Nicolas Venkovic, Hartwig Anzt

公開日: 2025/6/15

Abstract

Fast Fourier Transform (FFT) libraries are widely used for evaluating discrete convolutions. Most FFT implementations follow some variant of the Cooley-Tukey framework, in which the transform is decomposed into butterfly operations and index-reversal permutations. While butterfly operations dominate the floating-point operation count, the memory access patterns induced by index-reversal permutations significantly degrade the FFT's arithmetic intensity. When performing discrete convolution, the three sets of index-reversal permutations which occur in FFT-based implementations using Cooley-Tukey frameworks cancel out, thus paving the way to implementations free of any permutation. To the best of our knowledge, such permutation-free variants of FFT-based discrete convolution are not commonly used in practice, making such kernels worth investigating.
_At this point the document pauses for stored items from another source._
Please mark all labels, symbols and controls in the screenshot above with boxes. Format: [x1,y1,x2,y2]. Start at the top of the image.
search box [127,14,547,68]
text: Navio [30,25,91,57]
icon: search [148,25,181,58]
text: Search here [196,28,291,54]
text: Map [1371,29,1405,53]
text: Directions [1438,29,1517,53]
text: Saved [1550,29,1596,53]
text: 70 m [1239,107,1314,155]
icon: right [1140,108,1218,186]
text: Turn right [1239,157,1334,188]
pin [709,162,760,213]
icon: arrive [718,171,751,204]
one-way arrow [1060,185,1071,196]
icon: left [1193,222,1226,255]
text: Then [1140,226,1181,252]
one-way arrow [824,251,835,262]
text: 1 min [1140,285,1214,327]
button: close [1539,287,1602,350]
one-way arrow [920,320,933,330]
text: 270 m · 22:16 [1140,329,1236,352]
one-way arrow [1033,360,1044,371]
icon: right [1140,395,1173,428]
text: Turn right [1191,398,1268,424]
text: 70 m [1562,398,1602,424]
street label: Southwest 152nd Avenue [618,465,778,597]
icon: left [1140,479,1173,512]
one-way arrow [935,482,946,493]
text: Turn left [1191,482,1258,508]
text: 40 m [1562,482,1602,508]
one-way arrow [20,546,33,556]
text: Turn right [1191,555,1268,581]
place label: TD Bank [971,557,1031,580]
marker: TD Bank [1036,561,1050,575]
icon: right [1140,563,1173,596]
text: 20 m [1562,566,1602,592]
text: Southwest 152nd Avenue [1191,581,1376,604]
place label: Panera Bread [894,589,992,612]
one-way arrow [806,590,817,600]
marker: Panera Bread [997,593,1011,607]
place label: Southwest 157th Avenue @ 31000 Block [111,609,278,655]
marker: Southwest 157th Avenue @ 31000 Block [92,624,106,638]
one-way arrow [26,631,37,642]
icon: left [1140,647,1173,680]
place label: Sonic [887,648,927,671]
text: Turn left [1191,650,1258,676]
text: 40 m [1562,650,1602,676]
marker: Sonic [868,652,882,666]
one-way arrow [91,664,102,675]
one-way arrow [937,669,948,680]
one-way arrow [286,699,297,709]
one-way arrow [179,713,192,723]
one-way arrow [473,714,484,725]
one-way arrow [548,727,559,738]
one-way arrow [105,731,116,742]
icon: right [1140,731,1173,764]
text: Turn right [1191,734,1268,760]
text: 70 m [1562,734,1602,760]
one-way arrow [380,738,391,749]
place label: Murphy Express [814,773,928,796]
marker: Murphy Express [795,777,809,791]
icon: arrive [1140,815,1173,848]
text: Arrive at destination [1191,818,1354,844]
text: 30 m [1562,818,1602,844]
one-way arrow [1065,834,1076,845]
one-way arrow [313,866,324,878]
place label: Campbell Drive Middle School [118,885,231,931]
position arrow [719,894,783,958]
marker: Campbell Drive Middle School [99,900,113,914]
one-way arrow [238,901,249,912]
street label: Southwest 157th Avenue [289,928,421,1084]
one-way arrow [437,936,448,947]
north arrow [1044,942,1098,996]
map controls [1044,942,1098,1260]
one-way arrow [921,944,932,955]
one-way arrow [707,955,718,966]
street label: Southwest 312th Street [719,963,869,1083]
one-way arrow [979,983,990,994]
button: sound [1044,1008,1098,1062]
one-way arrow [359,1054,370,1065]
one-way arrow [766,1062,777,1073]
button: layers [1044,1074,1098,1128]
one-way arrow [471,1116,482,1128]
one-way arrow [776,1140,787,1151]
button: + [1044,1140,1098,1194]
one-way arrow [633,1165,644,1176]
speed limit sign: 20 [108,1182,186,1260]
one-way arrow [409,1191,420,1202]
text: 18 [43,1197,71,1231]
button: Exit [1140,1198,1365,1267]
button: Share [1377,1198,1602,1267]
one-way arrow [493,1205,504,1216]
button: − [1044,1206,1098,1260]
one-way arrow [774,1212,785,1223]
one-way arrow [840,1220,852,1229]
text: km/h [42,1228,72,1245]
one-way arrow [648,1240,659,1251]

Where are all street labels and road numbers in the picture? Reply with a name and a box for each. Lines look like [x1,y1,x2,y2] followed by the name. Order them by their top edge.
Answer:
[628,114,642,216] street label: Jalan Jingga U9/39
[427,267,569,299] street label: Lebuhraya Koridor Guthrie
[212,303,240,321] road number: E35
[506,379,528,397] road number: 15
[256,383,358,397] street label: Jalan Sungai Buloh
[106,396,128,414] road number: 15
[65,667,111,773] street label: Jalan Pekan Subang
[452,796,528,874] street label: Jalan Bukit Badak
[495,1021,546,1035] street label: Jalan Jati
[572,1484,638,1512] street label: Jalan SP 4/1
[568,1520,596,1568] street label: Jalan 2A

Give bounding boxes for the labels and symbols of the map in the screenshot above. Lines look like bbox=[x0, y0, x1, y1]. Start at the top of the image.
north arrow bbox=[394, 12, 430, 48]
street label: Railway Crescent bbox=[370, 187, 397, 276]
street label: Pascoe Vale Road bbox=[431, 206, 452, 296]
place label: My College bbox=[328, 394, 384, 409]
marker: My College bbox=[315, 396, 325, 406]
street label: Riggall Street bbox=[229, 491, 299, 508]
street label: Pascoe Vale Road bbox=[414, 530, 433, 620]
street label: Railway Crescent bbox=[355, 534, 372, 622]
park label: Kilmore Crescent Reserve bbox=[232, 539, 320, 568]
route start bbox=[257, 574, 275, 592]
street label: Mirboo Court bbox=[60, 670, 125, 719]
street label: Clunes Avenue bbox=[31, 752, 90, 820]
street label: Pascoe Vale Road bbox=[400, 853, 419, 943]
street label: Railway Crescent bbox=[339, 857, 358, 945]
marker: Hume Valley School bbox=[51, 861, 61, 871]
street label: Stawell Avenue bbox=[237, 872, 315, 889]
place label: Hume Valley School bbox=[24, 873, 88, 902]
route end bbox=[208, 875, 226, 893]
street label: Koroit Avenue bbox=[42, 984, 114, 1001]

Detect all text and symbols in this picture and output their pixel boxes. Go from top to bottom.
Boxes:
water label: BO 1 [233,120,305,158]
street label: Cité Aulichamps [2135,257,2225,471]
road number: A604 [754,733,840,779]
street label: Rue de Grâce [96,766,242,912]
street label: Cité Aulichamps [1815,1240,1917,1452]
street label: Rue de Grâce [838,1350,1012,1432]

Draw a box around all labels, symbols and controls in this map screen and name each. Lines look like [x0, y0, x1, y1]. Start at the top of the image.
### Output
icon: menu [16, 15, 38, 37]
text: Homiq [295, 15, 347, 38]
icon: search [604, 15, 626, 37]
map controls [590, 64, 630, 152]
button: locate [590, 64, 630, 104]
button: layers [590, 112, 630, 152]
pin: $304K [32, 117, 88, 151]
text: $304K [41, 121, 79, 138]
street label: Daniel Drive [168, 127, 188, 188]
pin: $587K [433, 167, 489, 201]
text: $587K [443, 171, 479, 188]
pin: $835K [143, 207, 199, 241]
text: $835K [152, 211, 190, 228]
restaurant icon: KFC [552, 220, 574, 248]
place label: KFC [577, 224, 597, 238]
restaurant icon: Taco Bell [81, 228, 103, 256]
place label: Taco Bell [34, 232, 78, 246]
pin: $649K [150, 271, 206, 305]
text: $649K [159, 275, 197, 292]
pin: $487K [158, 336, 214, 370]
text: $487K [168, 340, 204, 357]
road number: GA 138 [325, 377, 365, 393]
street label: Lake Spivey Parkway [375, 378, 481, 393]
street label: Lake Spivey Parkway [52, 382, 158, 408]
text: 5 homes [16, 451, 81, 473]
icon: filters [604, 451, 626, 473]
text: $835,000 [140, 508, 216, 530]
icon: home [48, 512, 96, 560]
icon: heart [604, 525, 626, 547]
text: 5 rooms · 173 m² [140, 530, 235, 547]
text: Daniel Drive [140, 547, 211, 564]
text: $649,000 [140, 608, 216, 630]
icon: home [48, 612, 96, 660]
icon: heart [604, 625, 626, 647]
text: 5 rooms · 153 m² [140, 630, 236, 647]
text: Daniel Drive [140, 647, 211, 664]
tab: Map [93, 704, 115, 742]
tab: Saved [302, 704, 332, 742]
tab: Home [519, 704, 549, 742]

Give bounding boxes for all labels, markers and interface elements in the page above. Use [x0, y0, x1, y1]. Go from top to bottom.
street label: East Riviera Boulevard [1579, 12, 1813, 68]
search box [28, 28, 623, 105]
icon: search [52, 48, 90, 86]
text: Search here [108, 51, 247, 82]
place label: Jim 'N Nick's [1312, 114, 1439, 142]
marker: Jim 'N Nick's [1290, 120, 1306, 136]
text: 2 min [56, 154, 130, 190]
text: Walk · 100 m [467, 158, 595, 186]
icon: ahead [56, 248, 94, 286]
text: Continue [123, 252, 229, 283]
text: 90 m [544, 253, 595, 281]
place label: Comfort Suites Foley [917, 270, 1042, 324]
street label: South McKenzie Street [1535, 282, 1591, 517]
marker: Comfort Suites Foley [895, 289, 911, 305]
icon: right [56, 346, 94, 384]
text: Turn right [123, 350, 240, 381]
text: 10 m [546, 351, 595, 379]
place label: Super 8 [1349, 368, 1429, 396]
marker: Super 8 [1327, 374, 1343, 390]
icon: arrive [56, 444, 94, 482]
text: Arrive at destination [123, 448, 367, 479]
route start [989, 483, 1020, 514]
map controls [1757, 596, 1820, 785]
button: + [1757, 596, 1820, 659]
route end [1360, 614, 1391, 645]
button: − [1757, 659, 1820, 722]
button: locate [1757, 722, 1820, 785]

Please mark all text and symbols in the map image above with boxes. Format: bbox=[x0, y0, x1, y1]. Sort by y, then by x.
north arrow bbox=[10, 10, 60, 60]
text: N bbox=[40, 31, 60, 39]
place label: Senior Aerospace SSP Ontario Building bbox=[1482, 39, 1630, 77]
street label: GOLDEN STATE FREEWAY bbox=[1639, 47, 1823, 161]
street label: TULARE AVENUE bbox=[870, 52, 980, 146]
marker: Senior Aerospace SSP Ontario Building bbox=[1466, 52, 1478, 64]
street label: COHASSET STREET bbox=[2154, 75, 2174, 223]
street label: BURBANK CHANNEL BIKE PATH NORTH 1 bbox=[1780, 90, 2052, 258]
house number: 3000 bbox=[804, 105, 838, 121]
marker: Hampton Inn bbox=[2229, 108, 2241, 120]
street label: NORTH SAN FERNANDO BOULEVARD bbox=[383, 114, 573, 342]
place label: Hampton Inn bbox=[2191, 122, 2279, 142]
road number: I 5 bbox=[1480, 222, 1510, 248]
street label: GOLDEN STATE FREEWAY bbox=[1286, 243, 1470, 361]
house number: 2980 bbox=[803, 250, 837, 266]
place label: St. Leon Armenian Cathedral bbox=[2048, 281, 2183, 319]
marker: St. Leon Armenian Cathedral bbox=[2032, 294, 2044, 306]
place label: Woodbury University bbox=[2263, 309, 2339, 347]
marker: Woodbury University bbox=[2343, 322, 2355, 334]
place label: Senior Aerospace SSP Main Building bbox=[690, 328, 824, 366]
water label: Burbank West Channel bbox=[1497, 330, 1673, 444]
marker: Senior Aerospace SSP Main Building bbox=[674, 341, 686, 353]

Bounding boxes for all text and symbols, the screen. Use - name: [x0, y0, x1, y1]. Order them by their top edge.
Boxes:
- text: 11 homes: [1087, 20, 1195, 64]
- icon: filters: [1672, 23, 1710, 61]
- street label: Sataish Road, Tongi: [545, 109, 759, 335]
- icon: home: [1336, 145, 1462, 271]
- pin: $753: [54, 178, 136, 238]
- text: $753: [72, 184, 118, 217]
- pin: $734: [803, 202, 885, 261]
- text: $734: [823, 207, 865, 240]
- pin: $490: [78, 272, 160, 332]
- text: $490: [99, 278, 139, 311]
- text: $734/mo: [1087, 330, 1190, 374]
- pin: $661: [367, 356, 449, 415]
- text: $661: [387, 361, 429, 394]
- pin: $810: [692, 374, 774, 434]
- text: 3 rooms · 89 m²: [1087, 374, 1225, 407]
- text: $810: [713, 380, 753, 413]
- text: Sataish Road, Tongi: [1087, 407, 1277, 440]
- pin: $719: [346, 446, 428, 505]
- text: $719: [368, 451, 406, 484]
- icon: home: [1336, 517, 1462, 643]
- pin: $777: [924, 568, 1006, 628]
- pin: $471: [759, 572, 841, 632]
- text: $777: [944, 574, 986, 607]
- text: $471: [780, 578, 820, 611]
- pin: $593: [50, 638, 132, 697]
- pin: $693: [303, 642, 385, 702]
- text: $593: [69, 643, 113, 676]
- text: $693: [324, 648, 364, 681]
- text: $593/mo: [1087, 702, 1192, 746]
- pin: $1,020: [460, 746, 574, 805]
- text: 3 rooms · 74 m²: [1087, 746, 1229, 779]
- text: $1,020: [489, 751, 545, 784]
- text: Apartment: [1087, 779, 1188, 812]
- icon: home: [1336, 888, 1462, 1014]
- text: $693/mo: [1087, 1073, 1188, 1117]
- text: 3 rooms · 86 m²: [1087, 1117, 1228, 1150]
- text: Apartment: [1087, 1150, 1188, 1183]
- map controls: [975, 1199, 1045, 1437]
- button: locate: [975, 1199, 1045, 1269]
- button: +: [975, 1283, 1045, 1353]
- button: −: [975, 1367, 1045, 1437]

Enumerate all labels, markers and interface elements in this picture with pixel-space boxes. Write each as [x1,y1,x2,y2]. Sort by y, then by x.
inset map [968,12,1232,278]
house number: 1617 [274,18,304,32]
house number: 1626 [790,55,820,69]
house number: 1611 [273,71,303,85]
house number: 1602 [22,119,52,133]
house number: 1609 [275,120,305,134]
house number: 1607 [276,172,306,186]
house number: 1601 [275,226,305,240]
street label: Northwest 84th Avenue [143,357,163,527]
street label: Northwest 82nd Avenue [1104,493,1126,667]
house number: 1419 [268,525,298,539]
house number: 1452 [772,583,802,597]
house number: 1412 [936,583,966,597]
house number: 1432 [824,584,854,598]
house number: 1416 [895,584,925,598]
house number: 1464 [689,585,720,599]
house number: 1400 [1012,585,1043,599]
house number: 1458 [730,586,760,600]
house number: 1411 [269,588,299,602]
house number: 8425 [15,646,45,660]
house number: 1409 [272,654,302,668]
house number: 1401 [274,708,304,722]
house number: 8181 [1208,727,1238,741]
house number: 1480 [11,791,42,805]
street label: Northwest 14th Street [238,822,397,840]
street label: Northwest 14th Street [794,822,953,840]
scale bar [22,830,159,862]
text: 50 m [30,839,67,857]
Here, we look into such permutation-avoiding convolution procedures for multi-dimensional cases within a general radix Cooley-Tukey framework. We perform numerical experiments to benchmark the algorithms presented against state-of-the-art FFT-based convolution implementations. Our results suggest that developers of FFT libraries should consider supporting permutation-avoiding convolution kernels.